_Study text_
That little girl, ushered into the world by Oxford’s capable and caring healthcare professionals, has been everything a father could have hoped for and more. Early on, friends joked that I spoiled her, my one and only daughter.

In more recent years, it was she who spoiled me.

My daughter was determined to pay for nursing school herself. She also paid for own living arrangements, all because she wanted to personally invest in reaching her calling.

We spared no amount of love and emotional support, of course, and she readily accepted and returned that to endless supply. And that’s all she needed, since nursing school was never about the money.

She arrived at nursing with a heart in the right place from the start, determined to navigate the challenges of school so that she could help mothers and babies at their most crucial moment.

Nursing school wasn’t easy. Not at all. It’s half of medical school without getting Dr. in front of your name. Most of us wouldn’t survive. Some in her class didn’t.

But now my daughter is a nurse, ready to help mothers bring babies into the world.

_Saved data entries_

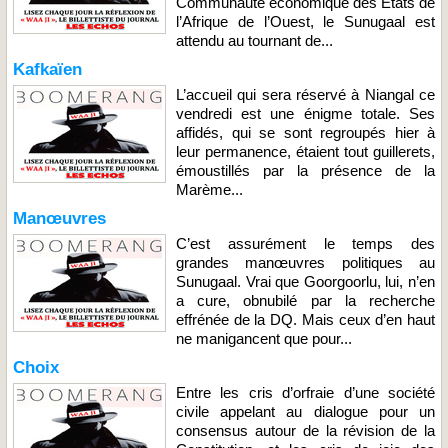
Communauté économique des Etats de
l’Afrique de l’Ouest, le Sunugaal est
attendu au tournant de...
Kafkaïen
L’accueil qui sera réservé à Niangal ce
vendredi est une énigme totale. Ses
affidés, qui se sont regroupés hier à
leur permanence, étaient tout guillerets,
émoustillés par la présence de la
Marème...
Manœuvres
C’est assurément le temps des
grandes manœuvres politiques au
Sunugaal. Vrai que Goorgoorlu, lui, n’en
a cure, obnubilé par la recherche
effrénée de la DQ. Mais ceux d’en haut
ne manigancent que pour...
Choix
Entre les cris d’orfraie d’une société
civile appelant au dialogue pour un
consensus autour de la révision de la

_Work order 1_
Output the portion of the passage about the daughter's path to nursing starting at "In more recent" and ending at "most crucial moment.".
_Work order 2_
In the passage about the daughter's path to nursing, what did the daughter pay for herself besides nursing school?
_Work order 3_
Resume the passage about the daughter's path to nursing after its last sentence.

_Answer 1_
In more recent years, it was she who spoiled me.

My daughter was determined to pay for nursing school herself. She also paid for own living arrangements, all because she wanted to personally invest in reaching her calling.

We spared no amount of love and emotional support, of course, and she readily accepted and returned that to endless supply. And that’s all she needed, since nursing school was never about the money.

She arrived at nursing with a heart in the right place from the start, determined to navigate the challenges of school so that she could help mothers and babies at their most crucial moment.

_Answer 2_
She paid for her own living arrangements.

_Answer 3_
It’s exciting, though my stomach sank when she clinched that diploma because I know what it means. She’s now off on a fast sprint of making her own family and place in the world, the culmination of a circle that began that night in 1993, soon after that Rotary Christmas party.

So, it fitted this week that, now that I’m back in Oxford’s Rotary Club after a long hiatus, we visited the annual Christmas party. Phil Bailey was there. So was Harry Sneed.

We came straight home after it was over, and made no trips to the hospital. Two dogs were waiting, happy to see us, in an otherwise quiet and dark home. We patted them and called it a night.

Just before falling asleep I had the pleasant thought that somebody, somewhere, was about to give birth on the cold December night. And it was comforting to think that a caring, well-trained nurse who was once somebody else’s baby would be there to see them through it.